Puluhan mahasiswa dari Universitas Bengkulu dan Institut Agama Islam Negeri (IAIN) Bengkulu menggelar unjuk rasa damai di depan Pengadilan Tata Usaha Negara (PTUN) Bengkulu sebagai bentuk pengawalan atas sidang gugatan warga atas izin lingkungan PLTU batu bara Teluk Sepang.

"Kami mahasiswa akan terus mengawal kasus ini karena kami juga sejak awal menolak PLTU Teluk Sepang," kata Ketua HIMA Fakultas Ekonomi dan Bisnis Islam IAIN Bengkulu, Refky Syahputra saat berorasi di depan PTUN Bengkulu, Rabu.

Sidang dengan agenda replik tersebut setelah Majelis Hakim memenangkan warga dalam putusan sela atas eksepsi tergugat II dalam hal ini Lembaga OSS yang meminta sidang dipindahkan ke Jakarta.

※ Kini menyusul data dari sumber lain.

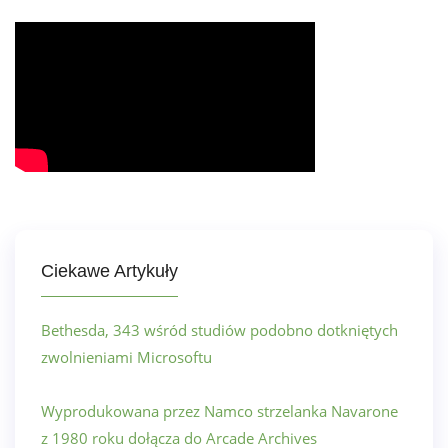
Ciekawe Artykuły
Bethesda, 343 wśród studiów podobno dotkniętych
zwolnieniami Microsoftu
Wyprodukowana przez Namco strzelanka Navarone
z 1980 roku dołącza do Arcade Archives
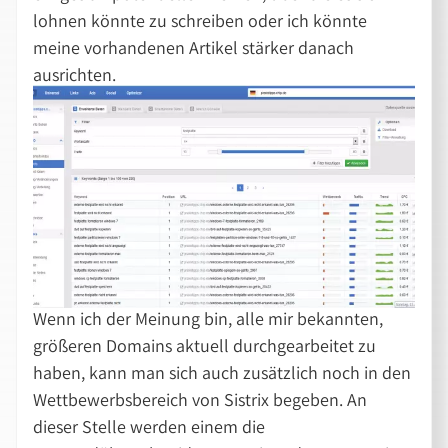
lohnen könnte zu schreiben oder ich könnte
meine vorhandenen Artikel stärker danach
ausrichten.
Wenn ich der Meinung bin, alle mir bekannten,
größeren Domains aktuell durchgearbeitet zu
haben, kann man sich auch zusätzlich noch in den
Wettbewerbsbereich von Sistrix begeben. An
dieser Stelle werden einem die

Eksepsi tersebut ditolak oleh Majelis Hakim sehingga sidang lanjutan tetap digelar di PTUN Bengkulu.

Koordinator Tim Advokasi Langit Biru (T(a)LB) Saman Lating menyatakan bahwa tergugat dalam hal ini gubernur Bengkulu gagal  memahami substansi dari gugatan atas izin lingkungan PT TLB selaku pemilik dan pelaksana PLTU batu bara di Teluk Sepang. 
 
Sejumlah mahasiswa unjuk rasa gugatan warga atas izin lingkungan PLTU batu bara Teluk Sepang. (Foto Antarabengkulu.com)

“Warga penggugat tidak pernah meminta ganti rugi akan tetapi meminta kepada gubernur Bengkulu dan Lembaga OSS untuk mencabut dan membatalkan izin lingkungan yang telah diberikan kepada PT TLB,” kata Lating.

Jalaludin, tokoh masyarakat Teluk Sepang yang menjadi penggugat mengatakan bahwa berdasarkan pengamatan terhadap PLTU batu bara Keban Agung yang telah beroperasi sejak tahun 2012 telah memberikan dampak lingkungan, kesehatan serta menurunkan tingkat produktivitas pertanian warga Muara Maung, di Kabupaten Lahat. 

Jalaludin yang telah mendatangi warga terdampak PLTU Keban Agung menceritakan nasib petani padi dengan luasan lahan 0,5 ha sebelum adanya PLTU mampu menghasilkan 24 karung gabah, namun sejak PLTU Keban Agung beroperasi jumlah produksi padi semakin turun, hanya 8 karung gabah. 

Karena itu, sidang dengan agenda replik yang digelar di PTUN Bengkulu dimanfaatkan sebagai momentum menyuarakan keresahan warga atas keberadaan PLTU Teluk Sepang yang saat ini dalam tahap konstruksi.

Koordinator lapangan, Rayendra dari Departemen Politik dan Kajian Strategis KBM-BEM Universitas Bengkulu mengatakan PLTU batu bara bukanlah solusi energi yang dibutuhkan warga Bengkulu dan Indonesia saat ini. 

"Banyak sumber listrik lain yang bisa diproduksi tanpa mengancam masa depan generasi bangsa," katanya.

Aksi para mahasiswa dan masyarakat diisi teatrikal dengan sebuah ondel-ondel setinggi tiga meter yang diibaratkan sebagai cerobong PLTU batu bara Teluk Sepang.

Aksi juga diisi dengan pembacaan puisi, pembentangan spanduk dan poster dengan sejumlah pernyataan seperti "PLTU batu bara mencemari tanah kami", "PLTU batu bara meracuni udara kami" dan lainnya.